MATERIALS PROVIDED:
*** Begin section ***
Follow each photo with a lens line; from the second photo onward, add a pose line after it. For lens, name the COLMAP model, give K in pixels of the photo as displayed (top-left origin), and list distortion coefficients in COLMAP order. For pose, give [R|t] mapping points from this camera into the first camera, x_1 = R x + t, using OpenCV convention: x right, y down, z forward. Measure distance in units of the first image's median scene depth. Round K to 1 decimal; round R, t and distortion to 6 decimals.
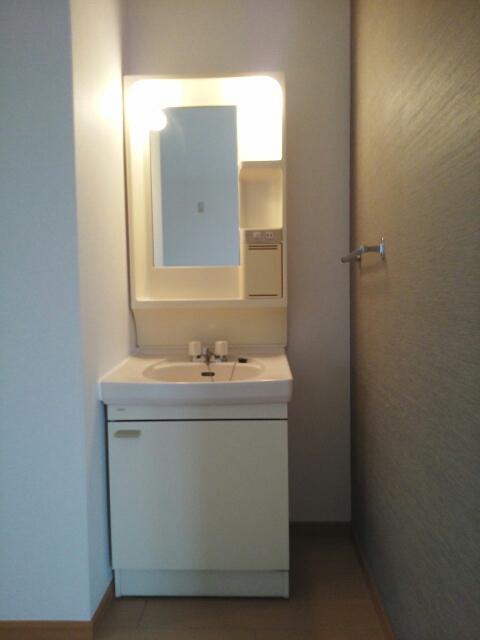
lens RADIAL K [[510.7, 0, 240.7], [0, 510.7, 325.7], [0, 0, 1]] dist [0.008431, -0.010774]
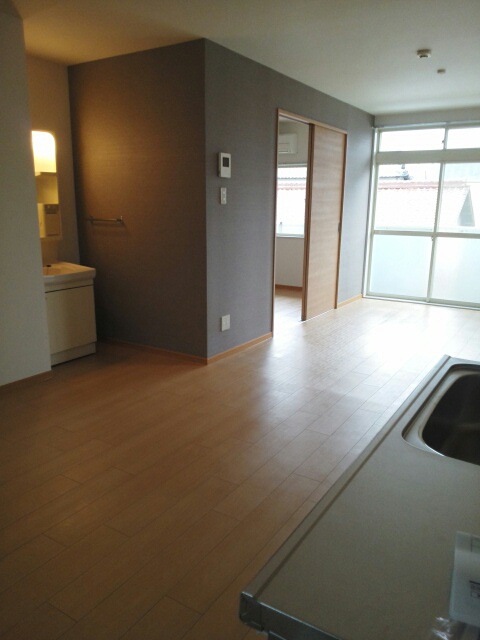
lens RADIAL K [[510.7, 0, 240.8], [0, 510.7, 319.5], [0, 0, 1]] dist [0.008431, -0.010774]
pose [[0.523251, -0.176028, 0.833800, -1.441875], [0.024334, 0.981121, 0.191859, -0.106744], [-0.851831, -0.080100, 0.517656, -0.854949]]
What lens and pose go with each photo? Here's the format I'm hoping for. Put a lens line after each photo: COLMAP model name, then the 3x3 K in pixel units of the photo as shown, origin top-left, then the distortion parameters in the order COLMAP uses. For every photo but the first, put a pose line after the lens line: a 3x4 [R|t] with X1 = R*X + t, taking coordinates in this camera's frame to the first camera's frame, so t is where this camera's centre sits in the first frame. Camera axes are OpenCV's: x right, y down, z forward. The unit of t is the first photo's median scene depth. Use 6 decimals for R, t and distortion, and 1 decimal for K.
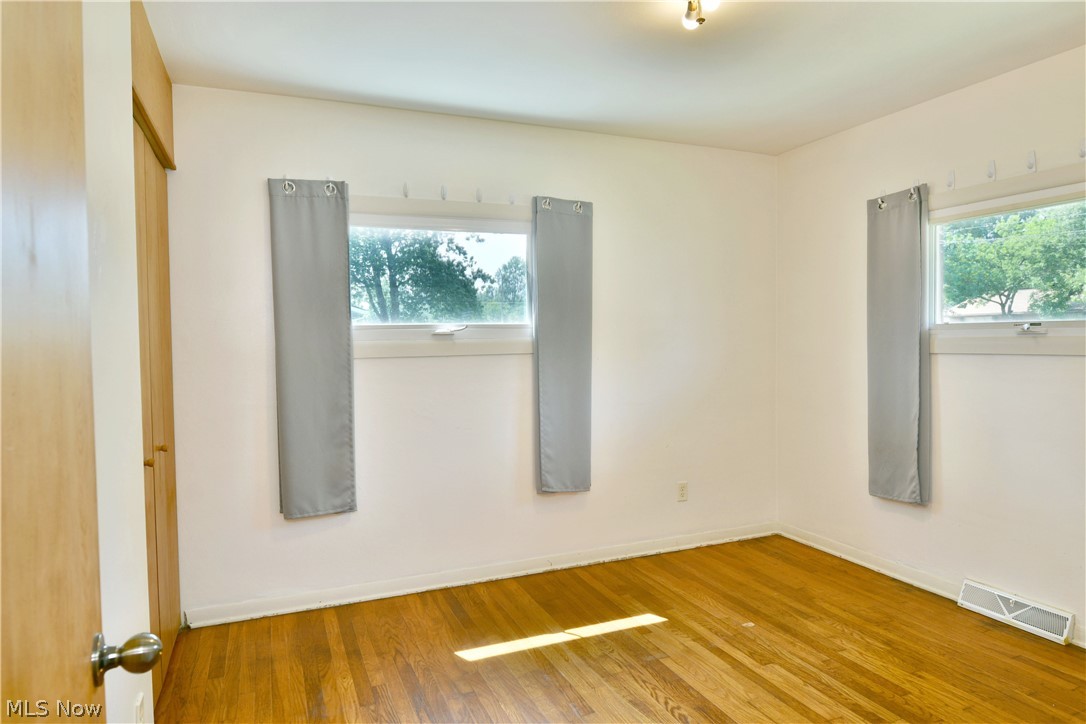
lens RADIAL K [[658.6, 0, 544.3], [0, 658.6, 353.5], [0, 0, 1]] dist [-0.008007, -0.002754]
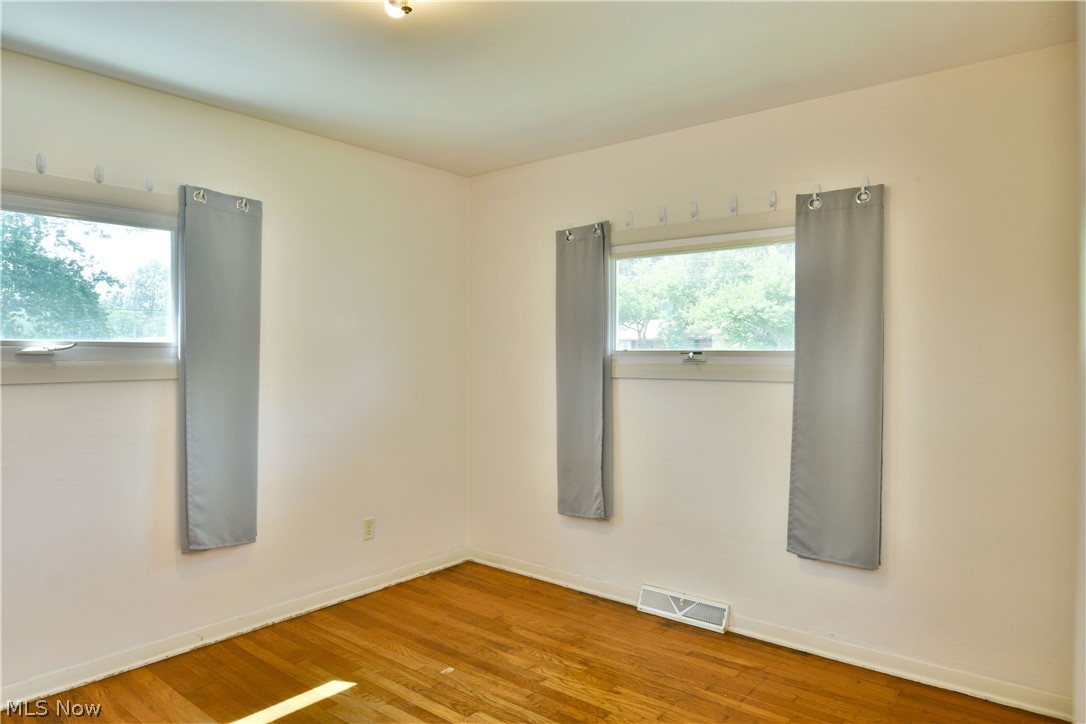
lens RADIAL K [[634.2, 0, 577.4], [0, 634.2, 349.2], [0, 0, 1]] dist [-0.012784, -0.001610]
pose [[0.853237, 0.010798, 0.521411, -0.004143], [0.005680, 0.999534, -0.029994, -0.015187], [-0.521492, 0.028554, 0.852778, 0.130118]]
*** End section ***
WHAT IS BEING ASKED:
Could you rewrite all the items above as a numbered list, with no blank lines and with the pictures left out?

YOUR RESPONSE:
1. Follow each photo with a lens line; from the second photo onward, add a pose line after it. For lens, name the COLMAP model, give K in pixels of the photo as displayed (top-left origin), and list distortion coefficients in COLMAP order. For pose, give [R|t] mapping points from this camera into the first camera, x_1 = R x + t, using OpenCV convention: x right, y down, z forward. Measure distance in units of the first image's median scene depth. Round K to 1 decimal; round R, t and distortion to 6 decimals.
2. lens RADIAL K [[510.7, 0, 240.7], [0, 510.7, 325.7], [0, 0, 1]] dist [0.008431, -0.010774]
3. lens RADIAL K [[510.7, 0, 240.8], [0, 510.7, 319.5], [0, 0, 1]] dist [0.008431, -0.010774]
4. pose [[0.523251, -0.176028, 0.833800, -1.441875], [0.024334, 0.981121, 0.191859, -0.106744], [-0.851831, -0.080100, 0.517656, -0.854949]]
5. What lens and pose go with each photo? Here's the format I'm hoping for. Put a lens line after each photo: COLMAP model name, then the 3x3 K in pixel units of the photo as shown, origin top-left, then the distortion parameters in the order COLMAP uses. For every photo but the first, put a pose line after the lens line: a 3x4 [R|t] with X1 = R*X + t, taking coordinates in this camera's frame to the first camera's frame, so t is where this camera's centre sits in the first frame. Camera axes are OpenCV's: x right, y down, z forward. The unit of t is the first photo's median scene depth. Use 6 decimals for R, t and distortion, and 1 decimal for K.
6. lens RADIAL K [[658.6, 0, 544.3], [0, 658.6, 353.5], [0, 0, 1]] dist [-0.008007, -0.002754]
7. lens RADIAL K [[634.2, 0, 577.4], [0, 634.2, 349.2], [0, 0, 1]] dist [-0.012784, -0.001610]
8. pose [[0.853237, 0.010798, 0.521411, -0.004143], [0.005680, 0.999534, -0.029994, -0.015187], [-0.521492, 0.028554, 0.852778, 0.130118]]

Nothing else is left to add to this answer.